The City of Wyoming, Michigan is benefiting from the installation of energy-efficient materials at its wastewater treatment plant. Improvements to the plant’s aeration system are saving the city over 2.1 million kilowatt hours of energy a year, enough electricity annually to power more than 270 typical Michigan homes.
The project met the rigorous Consumers Energy rebate criteria for energy reduction projects and, as a result, the city was recently presented a $106,020.23 check from Consumers Energy. “This project is expected to save the city and our residents $130,000 a year in energy costs. These savings, combined with today’s incentive check, mean a project payback of less than two years. We thank Consumers Energy for working with the city to realize these financial benefits,” Mayor Jack Poll said.
The Wyoming Clean Water Plant, owned and operated by the City of Wyoming, can treat up to 24 million gallons of wastewater per day while serving 140,000 residents and businesses, including Wyoming and several neighboring communities. In 2015, the City undertook a study with Donohue & Associates to identify potential energy-saving opportunities related to the plant’s aeration basins, the single most energy-consumptive treatment unit at the plant.
An improvement identified was the replacement of the existing ceramic aeration diffuser heads with more energy-efficient rubber diffuser membranes. In the fall of 2016, all 15,300 ceramic diffusers were replaced with rubber membrane diffusers at a cost of $225,000. Preliminary performance data taken since that time indicate an overall operational savings of $130,000 per year.
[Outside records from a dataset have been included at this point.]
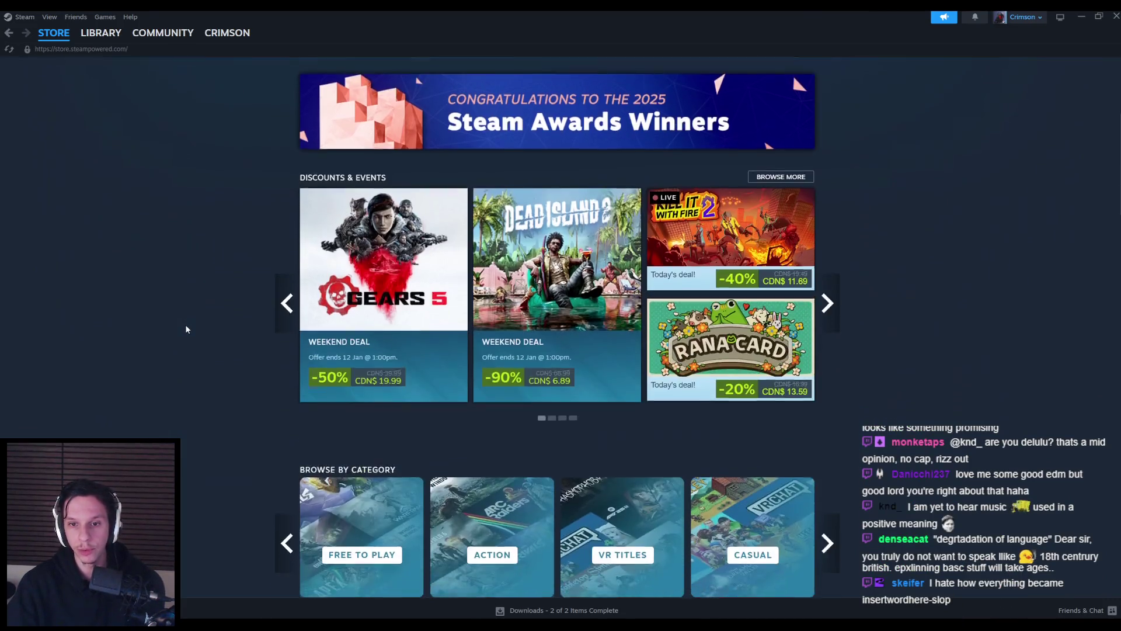
{"action": "scroll", "coordinate": [184, 325], "scroll_direction": "down", "scroll_amount": 15}
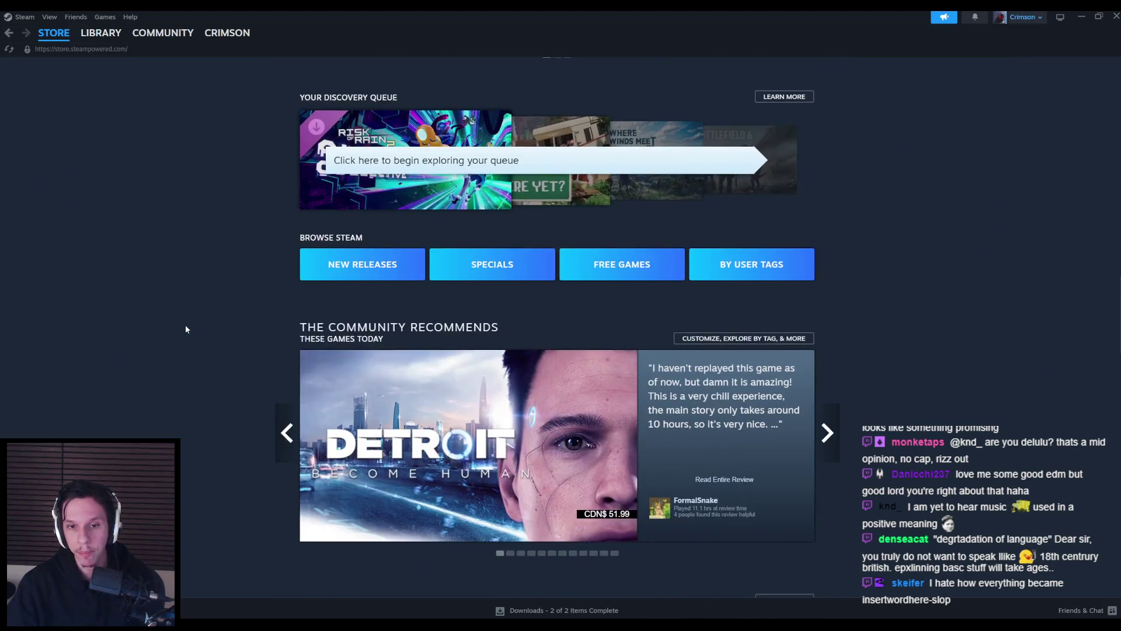
{"action": "scroll", "coordinate": [186, 328], "scroll_direction": "down", "scroll_amount": 3}
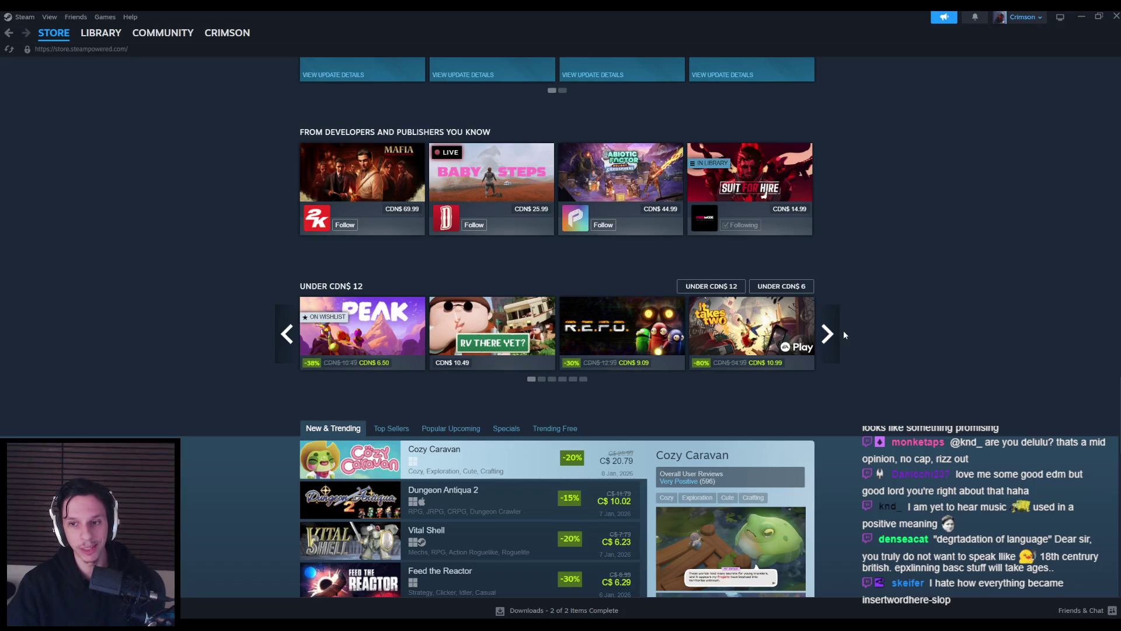
{"action": "left_click", "coordinate": [828, 334]}
{"action": "left_click", "coordinate": [829, 336]}
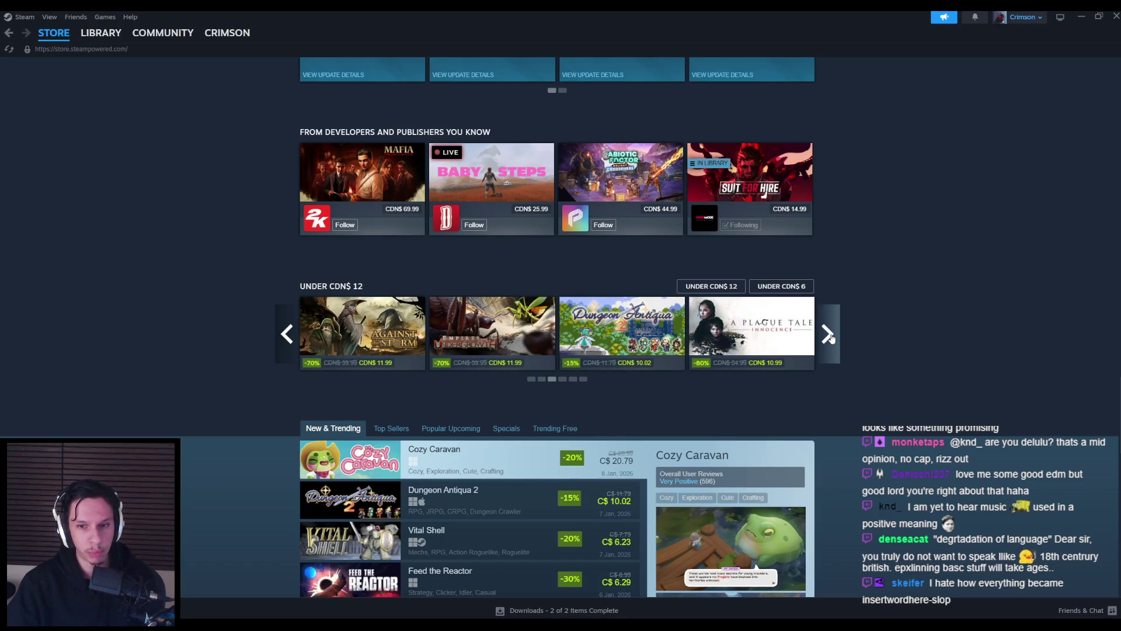
{"action": "left_click", "coordinate": [829, 336]}
{"action": "left_click", "coordinate": [829, 337]}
Mike Harvey, Donohue’s Principal and Project Manager, commented, “It’s been exciting to work with the City to improve their operational flexibility while also saving them money and having a beneficial environmental impact. Donohue is currently helping Wyoming with another related project which will enhance the controls of the aeration system and blowers.”
Pictured above (left to right): Mike Harvey (Donohue's Project Principal), Myron Erickson (City of Wyoming Deputy Director of Public Works), Jack Poll (Mayor of City of Wyoming), Lee Nelson (Consumers Energy), and Allen Bacon (Consumers Energy).